Sleepless nights, changing diapers, nebulisation, giving medicines at odd hours, helping with walks, comparing notes with people who with similar experiences… all are back after two decades. My wife and I are experiencing parenthood once again; only that it’s not a child but one of our parents. It’s similar and yet so different.
Old age is “second childishness and mere oblivion”. As he cuddles himself when sleeping, the skin gone so soft that even the roughness of the bed-sheet can create sores, takes time to understand your simple instructions for opening his mouth, looks with vacuous eyes when unable to remember things, gets irritated and just refuses to follow instructions, one cannot but think of a baby. But then it’s so difficult to make yourself believe that though he is a grown-up, you are dealing actually with a child.

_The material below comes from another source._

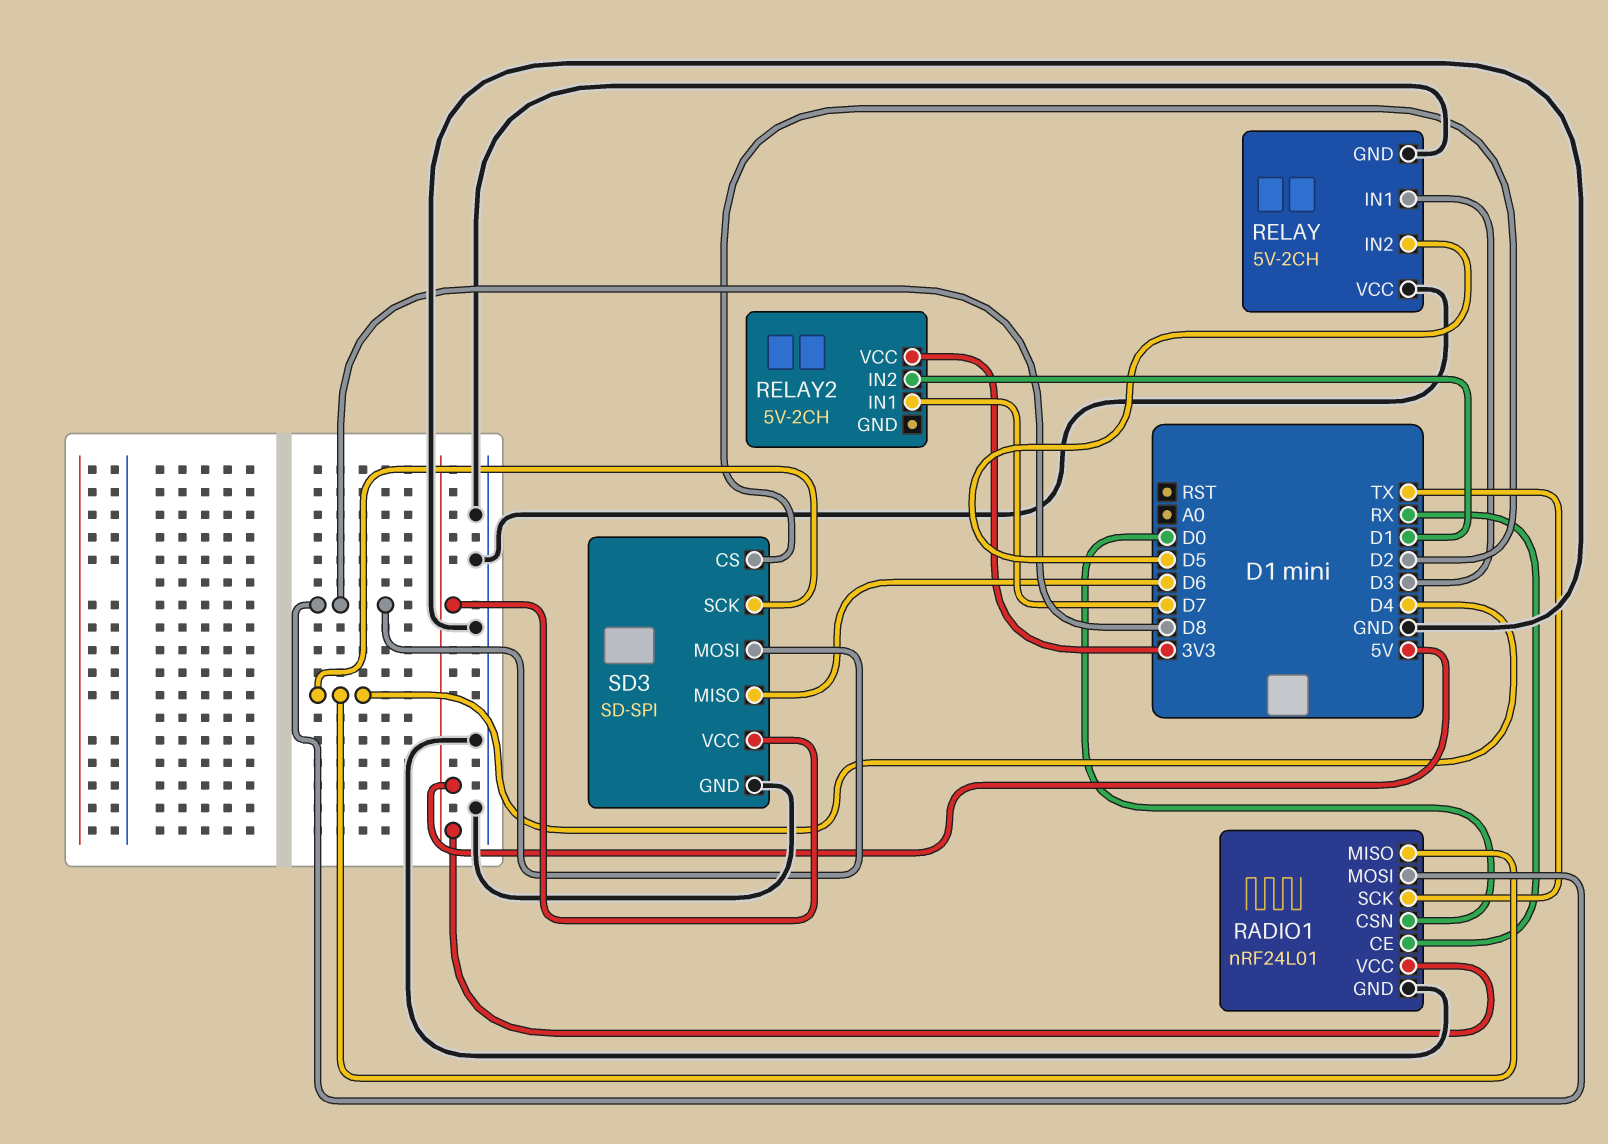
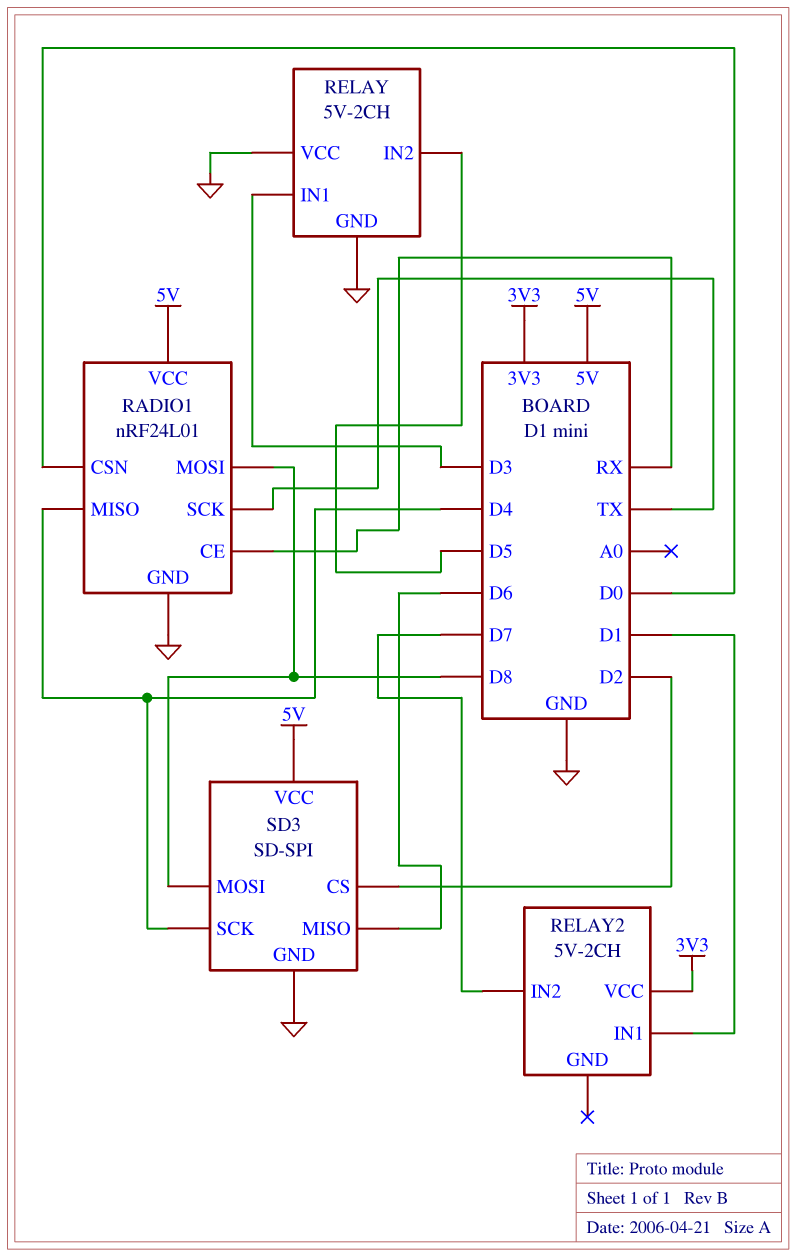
RELAY2 pin IN1: D7 -> D1
RELAY2 pin IN2: D1 -> D7

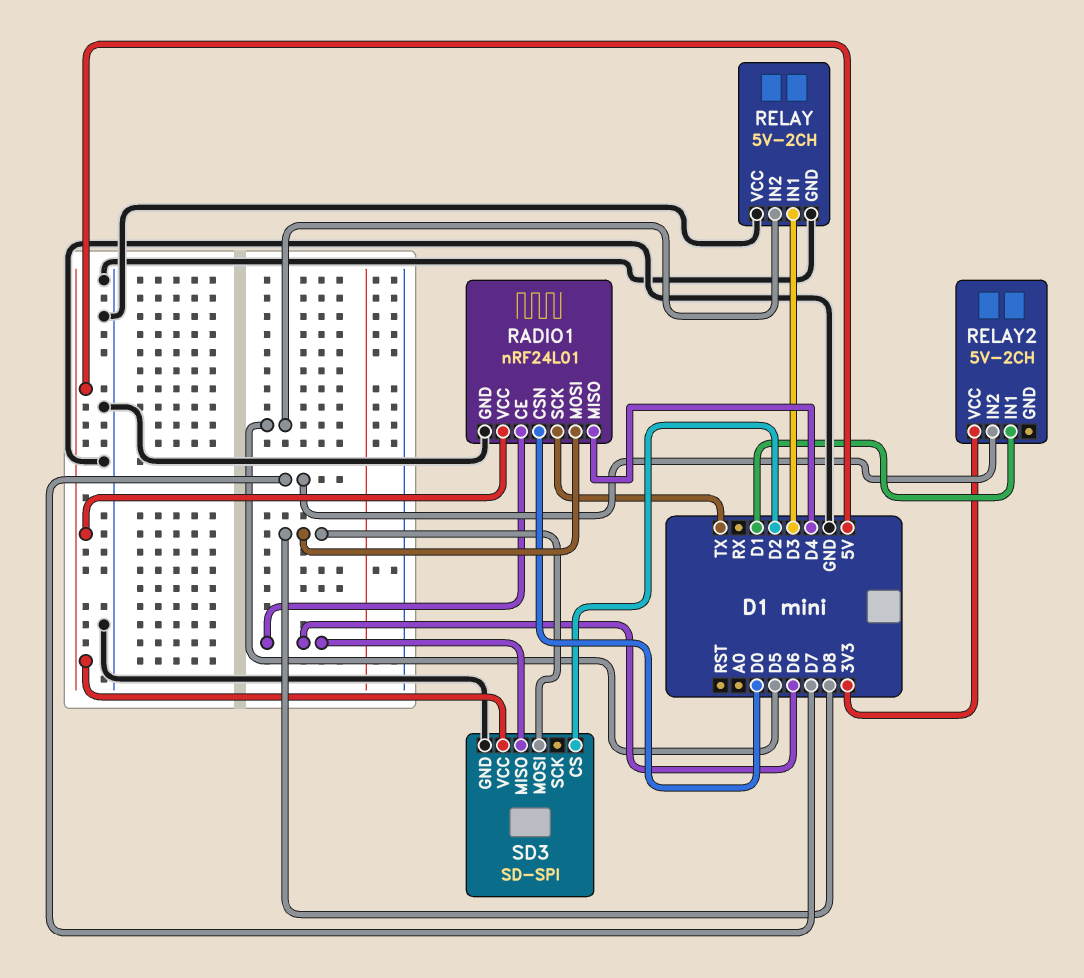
RADIO1 pin CE: RX -> D6
SD3 pin SCK: D4 -> none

We still tend to consider him strong as we have been seeing him since childhood and find it hard to accept that he has suddenly become frail. It’s so difficult to forget that only some time ago you were counting on his advice for everything. His voice had authority and you still looked towards him for guidance at times though you had grown up to be a man of the world. You can shout and express anger at your child if it doesn’t do your bidding but you are unable to bring yourself to shout at him; you simply can’t. You have to cajole and persuade somehow to get past his obduracy. Then he is physically much large and heavy. You can lift a child and bathe it and change clothes, but in the case of an elderly man, making him sit and holding him steady is a task in itself.

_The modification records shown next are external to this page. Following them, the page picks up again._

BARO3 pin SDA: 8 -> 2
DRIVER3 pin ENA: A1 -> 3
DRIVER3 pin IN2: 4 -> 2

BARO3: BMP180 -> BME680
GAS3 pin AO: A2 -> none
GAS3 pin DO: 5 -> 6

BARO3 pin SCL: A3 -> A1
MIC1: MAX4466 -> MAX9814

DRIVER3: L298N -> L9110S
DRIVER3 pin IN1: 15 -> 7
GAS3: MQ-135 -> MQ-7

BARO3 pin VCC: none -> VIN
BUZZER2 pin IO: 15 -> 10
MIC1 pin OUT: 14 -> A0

As I undergo this experience, I muse on the wider picture of geriatrics in our country.
While India has the highest number of young people, society is rapidly ageing. The current elderly population of 153 million (aged 60 and above) is expected to reach a staggering 347 million by 2050, says a UNFPA report.
As the birth rate gets lower and the life expectancy higher, the number of elderly is bound to grow; but we do not have the support structure for this huge population.
The specialised medical support system for the elderly is conspicuous by its absence. Paediatricians abound but geriatricians are simply non-existent even in big cities. Geriatric departments are a rarity in the medical colleges in our country. People don’t even realise that the elderly and younger adults are not the same, but are as different as a child is from an adult.
The nuclear families are the order of the day, and the moving of children away from home for work leaves the elderly forlorn and susceptible to illnesses related to mental health. Diseases such as Parkinson’s and Alzheimer’s are becoming so common among the elderly but people are simply not aware of them.
The social support system for the elderly, particularly in urban areas, is practically non-existent where they can fulfill their emotional, psychological and socialising needs. The need for socialising is so strong that I remember my father wanted to visit the bank on the first of every month not for withdrawal of money as such, but to meet his retired colleagues.
We all are ageing every day and it isn’t very long when we shall be in the state in which our parents are. It’s high time society and the system as a whole got concerned about its elderly citizenry. Let not the opening line of Yeats’ poem Sailing to Byzantium (written in a different context though) ring in our minds: “That is no country for old men.”